Avantages et Limites Structurelles
L'utilisation d'Internet et des réseaux sociaux est un véhicule essentiel pour amplifier les griefs et mobiliser des populations plus larges. Le caractère proteiforme et décentralisé des mouvements présente des avantages, notamment en facilitant la flexibilité et un sentiment d'égalitarisme, et en aidant les manifestants à échapper aux mesures de répression. Au-delà des frontières, la solidarité politique est renforcée, les manifestations dans un pays inspirant des citoyens ailleurs confrontés à des injustices similaires (par exemple, le Népal a inspiré Madagascar).
Toutefois, il est impératif de souligner les limites structurelles inhérentes à ces mouvements sociaux « sans parti, sans organisation et sans revendications cohérentes » à long terme. Dans Twitter et les gaz lacrymogènes (2017), Zeynep Tufekci montre que les réseaux sociaux offrent aux mouvements sociaux une capacité inédite de mobilisation rapide et massive, sans les lourdes infrastructures d’organisation traditionnelles. Mais elle critique aussi cette « puissance sans muscles » : faute d’avoir construit des structures solides, de l’expérience organisationnelle et une stratégie de long terme, ces mouvements peinent souvent à durer, à négocier ou à transformer l’élan de la rue en changements institutionnels. Autrement dit, la facilité de mobilisation grâce aux réseaux sociaux s’accompagne d’une fragilité politique.
En effet, le fait que les mouvements soient sans figure de proue, ni partis, bien qu'utile pour échapper à la répression, entrave la prise de décision à long terme et les laisse sans structures organisationnelles durables. Le mouvement repose sur les algorithmes, l'indignation et les hashtags pour se maintenir, ce qui n'est pas propice à un changement fondamental et durable.

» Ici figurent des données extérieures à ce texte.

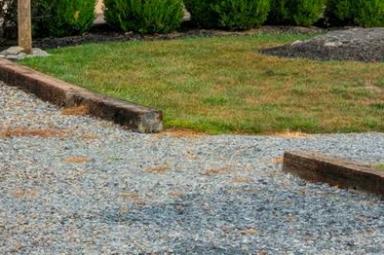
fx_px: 2163
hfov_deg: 10.0
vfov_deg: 6.6
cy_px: -194
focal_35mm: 203
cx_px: 402
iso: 100
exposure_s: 1/20
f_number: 11
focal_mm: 39
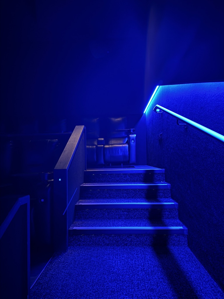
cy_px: 150
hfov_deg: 56.8
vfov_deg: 71.6
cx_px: 112
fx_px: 207
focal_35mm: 24
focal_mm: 6.76
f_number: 1.78
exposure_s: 1/9
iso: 1250
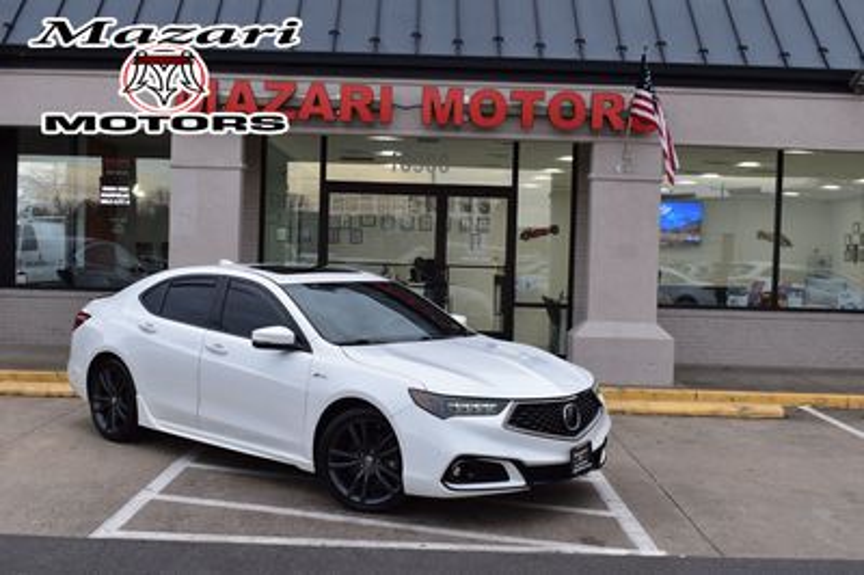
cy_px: 288
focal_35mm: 44
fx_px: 1043
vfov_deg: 30.8
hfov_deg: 45.0
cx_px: 432
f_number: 8
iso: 400
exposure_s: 1/60
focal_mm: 29
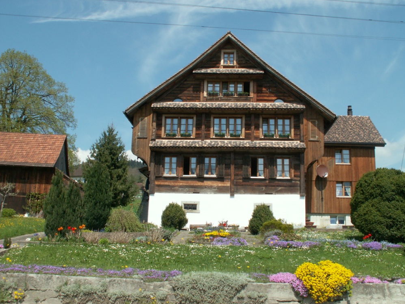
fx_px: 421
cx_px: 208
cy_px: 155
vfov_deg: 39.7
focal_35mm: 36
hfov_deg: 51.3
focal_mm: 5.86
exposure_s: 1/200
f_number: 7.1
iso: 50
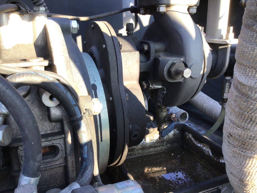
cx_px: 128
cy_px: 96
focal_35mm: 31
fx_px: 230
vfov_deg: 45.5
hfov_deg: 58.3
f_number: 2.4
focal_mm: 3.3
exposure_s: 1/120
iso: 50
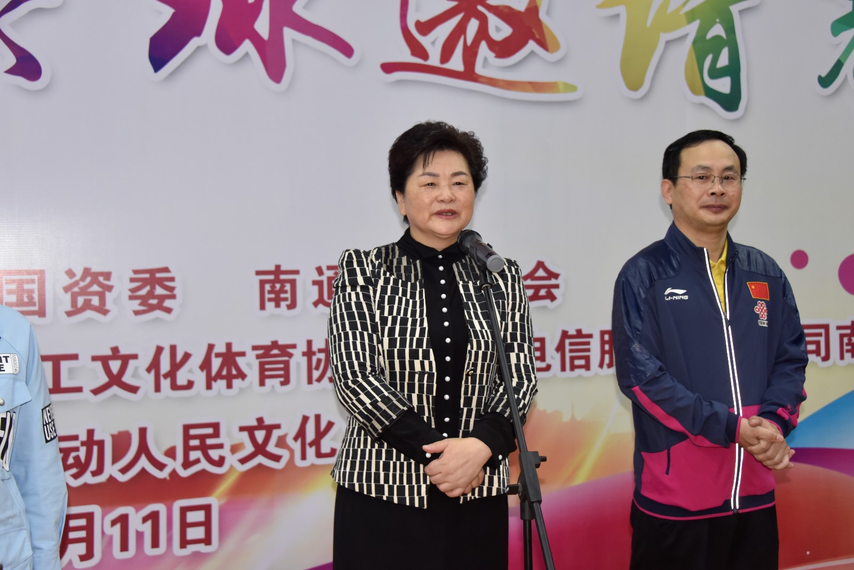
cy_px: 285
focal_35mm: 52
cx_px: 427
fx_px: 1234
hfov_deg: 38.2
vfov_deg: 26.0
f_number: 4.5
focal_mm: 52
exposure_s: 1/60
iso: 2000
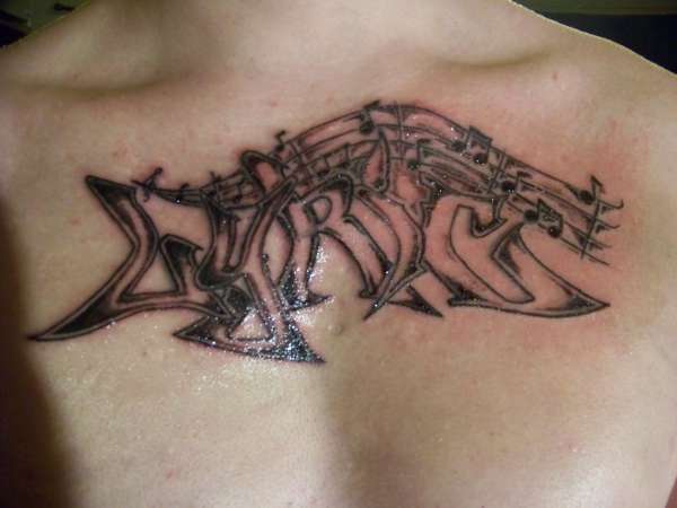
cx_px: 338
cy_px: 254
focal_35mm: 36
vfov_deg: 39.7
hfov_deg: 51.4
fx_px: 704
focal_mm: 5.85
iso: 400
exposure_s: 1/13
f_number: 2.8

Cette culture en ligne peut conduire à des luttes de pouvoir internes, au fractionnement en sous-groupes et à l'émergence de revendications changeantes et potentiellement incohérentes, minant la capacité à construire des coalitions durables.
L'histoire récente, y compris celle des Printemps arabes qu’a étudié Tufekci, montre que de tels soulèvements de jeunesse se sont souvent soldés par le retour de régimes encore plus autoritaires ou par un cycle de violence. L'absence de structure physique stable rend ces mouvements extrêmement vulnérables à la répression numérique. Les États, disposant de ressources et de capacités institutionnelles supérieures, ont appris à déployer des outils de contrôle, y compris la surveillance basée sur l'IA et la censure sophistiquée, pour réprimer les mouvements.
Peu de ces mouvements numériques ont conduit à un changement social fondamental, en particulier lorsque la corruption est profondément enracinée. Même lorsque les gouvernements tombent, comme au Sri Lanka ou au Népal, les vieilles élites politiques traditionnelles restent prêtes à s'engouffrer dans la moindre brèche pour revenir au pouvoir, menaçant de coopter le mouvement. Le véritable défi pour la Génération Z est de trouver un moyen de passer d'un mouvement en ligne dispersé à un groupe doté d'une vision politique viable à long terme, intégrant des liens physiques aussi bien que numériques. Si la ferveur de la Génération Z au Népal, au Bangladesh, à Madagascar et au Maroc démontre que la colère contre l'exploitation néolibérale et le capitalisme de clan est à son comble, la vigilance et l'engagement collectif doivent se poursuivre au-delà des moments de protestation pour que cette rage se traduise en une transformation démocratique et sociale durable.